- Supplied entries

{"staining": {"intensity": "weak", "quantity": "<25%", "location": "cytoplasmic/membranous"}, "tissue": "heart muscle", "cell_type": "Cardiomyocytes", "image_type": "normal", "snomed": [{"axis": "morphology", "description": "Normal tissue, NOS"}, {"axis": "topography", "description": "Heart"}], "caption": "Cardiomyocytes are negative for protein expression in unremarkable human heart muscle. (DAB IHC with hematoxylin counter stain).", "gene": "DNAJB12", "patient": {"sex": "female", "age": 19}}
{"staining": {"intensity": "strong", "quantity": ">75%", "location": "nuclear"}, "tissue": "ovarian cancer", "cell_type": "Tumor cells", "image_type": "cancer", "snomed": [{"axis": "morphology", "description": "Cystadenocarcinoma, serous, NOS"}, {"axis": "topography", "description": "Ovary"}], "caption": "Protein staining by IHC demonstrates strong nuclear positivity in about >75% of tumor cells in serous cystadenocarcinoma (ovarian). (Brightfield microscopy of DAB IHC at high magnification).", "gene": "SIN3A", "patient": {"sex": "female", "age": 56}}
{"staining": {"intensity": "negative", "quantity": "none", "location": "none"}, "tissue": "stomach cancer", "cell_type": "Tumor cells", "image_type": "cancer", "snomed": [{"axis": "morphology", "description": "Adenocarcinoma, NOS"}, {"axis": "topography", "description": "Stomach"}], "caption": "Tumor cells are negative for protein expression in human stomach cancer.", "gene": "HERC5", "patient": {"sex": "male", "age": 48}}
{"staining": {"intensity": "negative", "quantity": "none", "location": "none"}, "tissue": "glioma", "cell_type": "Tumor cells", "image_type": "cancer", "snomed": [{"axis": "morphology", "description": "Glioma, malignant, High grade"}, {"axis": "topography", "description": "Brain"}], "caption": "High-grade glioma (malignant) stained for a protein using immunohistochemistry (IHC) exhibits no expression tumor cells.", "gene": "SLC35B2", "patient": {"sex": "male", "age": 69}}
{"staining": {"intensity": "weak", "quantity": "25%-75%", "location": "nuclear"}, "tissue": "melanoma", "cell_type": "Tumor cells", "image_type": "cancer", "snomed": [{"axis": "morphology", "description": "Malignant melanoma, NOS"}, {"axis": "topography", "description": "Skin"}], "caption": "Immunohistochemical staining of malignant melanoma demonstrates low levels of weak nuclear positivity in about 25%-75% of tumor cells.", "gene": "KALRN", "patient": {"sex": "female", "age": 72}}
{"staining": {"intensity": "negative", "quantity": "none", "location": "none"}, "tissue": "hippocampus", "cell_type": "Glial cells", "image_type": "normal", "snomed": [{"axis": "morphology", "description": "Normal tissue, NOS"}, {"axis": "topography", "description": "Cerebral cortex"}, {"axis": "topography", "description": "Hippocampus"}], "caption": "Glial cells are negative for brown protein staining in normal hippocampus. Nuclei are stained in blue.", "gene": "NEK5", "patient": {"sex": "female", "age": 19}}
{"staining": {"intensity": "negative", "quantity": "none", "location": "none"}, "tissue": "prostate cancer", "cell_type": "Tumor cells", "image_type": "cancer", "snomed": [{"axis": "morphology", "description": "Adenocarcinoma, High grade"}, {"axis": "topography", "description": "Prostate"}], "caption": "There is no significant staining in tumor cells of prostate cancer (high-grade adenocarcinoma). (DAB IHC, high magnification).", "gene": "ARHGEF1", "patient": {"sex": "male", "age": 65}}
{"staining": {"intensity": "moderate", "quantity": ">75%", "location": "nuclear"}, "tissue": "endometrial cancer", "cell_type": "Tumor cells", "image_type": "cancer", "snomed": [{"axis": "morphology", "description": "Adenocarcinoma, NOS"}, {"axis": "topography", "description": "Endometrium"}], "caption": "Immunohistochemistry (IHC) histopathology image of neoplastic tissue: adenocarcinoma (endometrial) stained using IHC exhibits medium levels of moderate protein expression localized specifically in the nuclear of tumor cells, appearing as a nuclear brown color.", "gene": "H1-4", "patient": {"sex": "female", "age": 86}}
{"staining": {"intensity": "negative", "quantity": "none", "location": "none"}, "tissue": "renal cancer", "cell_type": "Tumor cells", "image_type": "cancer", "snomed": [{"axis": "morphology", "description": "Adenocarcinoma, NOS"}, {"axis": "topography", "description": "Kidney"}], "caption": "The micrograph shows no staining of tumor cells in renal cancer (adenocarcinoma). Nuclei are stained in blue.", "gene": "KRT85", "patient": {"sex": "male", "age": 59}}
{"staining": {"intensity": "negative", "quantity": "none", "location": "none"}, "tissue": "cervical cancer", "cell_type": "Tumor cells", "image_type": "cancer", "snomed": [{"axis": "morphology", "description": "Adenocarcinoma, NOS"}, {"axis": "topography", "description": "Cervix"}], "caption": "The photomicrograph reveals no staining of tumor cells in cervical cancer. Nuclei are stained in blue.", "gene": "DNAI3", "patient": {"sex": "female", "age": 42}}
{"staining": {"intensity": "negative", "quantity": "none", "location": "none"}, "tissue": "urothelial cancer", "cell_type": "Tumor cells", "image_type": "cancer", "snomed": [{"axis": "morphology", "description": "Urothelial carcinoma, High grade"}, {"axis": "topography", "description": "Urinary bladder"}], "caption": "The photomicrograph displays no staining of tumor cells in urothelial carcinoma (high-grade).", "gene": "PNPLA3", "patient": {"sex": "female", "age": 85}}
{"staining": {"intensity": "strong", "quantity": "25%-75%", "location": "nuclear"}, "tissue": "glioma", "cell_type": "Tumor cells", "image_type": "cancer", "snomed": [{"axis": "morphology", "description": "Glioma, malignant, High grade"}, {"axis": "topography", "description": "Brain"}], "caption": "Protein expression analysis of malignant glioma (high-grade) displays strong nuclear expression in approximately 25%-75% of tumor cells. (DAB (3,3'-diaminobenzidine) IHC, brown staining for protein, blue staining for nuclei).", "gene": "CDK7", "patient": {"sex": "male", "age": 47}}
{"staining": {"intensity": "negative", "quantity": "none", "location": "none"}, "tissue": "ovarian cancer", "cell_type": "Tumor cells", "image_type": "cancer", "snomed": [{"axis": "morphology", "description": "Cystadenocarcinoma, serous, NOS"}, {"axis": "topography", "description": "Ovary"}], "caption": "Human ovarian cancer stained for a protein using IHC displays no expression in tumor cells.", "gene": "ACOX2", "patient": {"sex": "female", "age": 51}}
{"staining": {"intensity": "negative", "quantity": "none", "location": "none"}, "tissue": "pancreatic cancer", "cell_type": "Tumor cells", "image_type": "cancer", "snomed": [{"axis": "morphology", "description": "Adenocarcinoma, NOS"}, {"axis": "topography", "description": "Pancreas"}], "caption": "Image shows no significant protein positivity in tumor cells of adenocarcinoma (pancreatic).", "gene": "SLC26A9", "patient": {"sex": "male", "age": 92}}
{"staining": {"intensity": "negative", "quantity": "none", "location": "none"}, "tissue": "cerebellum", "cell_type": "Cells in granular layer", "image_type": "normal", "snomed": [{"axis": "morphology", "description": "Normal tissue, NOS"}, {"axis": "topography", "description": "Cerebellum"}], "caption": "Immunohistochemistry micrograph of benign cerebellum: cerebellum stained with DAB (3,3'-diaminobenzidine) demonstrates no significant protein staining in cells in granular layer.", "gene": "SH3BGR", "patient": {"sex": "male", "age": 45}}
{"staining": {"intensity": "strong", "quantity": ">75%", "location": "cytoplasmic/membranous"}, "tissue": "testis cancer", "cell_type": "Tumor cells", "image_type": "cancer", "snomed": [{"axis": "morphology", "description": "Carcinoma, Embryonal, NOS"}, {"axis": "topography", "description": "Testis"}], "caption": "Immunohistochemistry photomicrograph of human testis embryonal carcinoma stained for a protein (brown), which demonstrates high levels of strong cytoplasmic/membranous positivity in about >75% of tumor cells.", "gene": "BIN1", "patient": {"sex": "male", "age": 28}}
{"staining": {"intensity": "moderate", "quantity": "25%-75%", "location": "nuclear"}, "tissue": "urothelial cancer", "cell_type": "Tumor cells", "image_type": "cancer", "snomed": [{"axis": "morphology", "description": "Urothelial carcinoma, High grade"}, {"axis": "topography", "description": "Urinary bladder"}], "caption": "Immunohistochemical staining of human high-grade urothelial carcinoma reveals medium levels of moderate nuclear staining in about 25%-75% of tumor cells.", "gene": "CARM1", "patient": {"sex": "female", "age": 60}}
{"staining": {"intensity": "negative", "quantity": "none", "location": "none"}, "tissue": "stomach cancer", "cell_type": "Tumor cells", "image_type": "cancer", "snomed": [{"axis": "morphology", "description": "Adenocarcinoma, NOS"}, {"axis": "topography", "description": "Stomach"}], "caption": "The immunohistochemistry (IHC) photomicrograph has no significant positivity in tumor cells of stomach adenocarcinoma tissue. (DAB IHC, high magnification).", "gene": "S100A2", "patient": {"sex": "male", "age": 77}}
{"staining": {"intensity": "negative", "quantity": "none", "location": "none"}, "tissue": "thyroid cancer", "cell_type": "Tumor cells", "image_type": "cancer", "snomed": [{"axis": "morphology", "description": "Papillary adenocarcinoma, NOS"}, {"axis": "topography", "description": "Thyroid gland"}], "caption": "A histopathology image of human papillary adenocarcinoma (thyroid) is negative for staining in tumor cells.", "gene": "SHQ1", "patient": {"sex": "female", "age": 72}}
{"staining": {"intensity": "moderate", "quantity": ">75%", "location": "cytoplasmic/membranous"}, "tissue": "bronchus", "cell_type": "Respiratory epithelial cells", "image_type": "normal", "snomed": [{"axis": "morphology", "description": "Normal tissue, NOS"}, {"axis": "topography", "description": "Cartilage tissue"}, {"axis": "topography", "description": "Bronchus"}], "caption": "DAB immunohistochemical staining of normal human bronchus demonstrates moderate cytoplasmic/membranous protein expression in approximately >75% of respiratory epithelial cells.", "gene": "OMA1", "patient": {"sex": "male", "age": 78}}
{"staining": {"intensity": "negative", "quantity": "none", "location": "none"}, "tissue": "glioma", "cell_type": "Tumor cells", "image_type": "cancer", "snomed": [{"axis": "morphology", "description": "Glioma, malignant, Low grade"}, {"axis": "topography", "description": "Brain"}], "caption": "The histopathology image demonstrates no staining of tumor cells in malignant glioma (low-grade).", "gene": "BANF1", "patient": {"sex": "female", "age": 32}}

- Exercise goal
Reproduce exactly, and with no other material, the lines between those holding "shows no significant" and "micrograph of benign", inclusive.

- Answer to this problem
{"staining": {"intensity": "negative", "quantity": "none", "location": "none"}, "tissue": "pancreatic cancer", "cell_type": "Tumor cells", "image_type": "cancer", "snomed": [{"axis": "morphology", "description": "Adenocarcinoma, NOS"}, {"axis": "topography", "description": "Pancreas"}], "caption": "Image shows no significant protein positivity in tumor cells of adenocarcinoma (pancreatic).", "gene": "SLC26A9", "patient": {"sex": "male", "age": 92}}
{"staining": {"intensity": "negative", "quantity": "none", "location": "none"}, "tissue": "cerebellum", "cell_type": "Cells in granular layer", "image_type": "normal", "snomed": [{"axis": "morphology", "description": "Normal tissue, NOS"}, {"axis": "topography", "description": "Cerebellum"}], "caption": "Immunohistochemistry micrograph of benign cerebellum: cerebellum stained with DAB (3,3'-diaminobenzidine) demonstrates no significant protein staining in cells in granular layer.", "gene": "SH3BGR", "patient": {"sex": "male", "age": 45}}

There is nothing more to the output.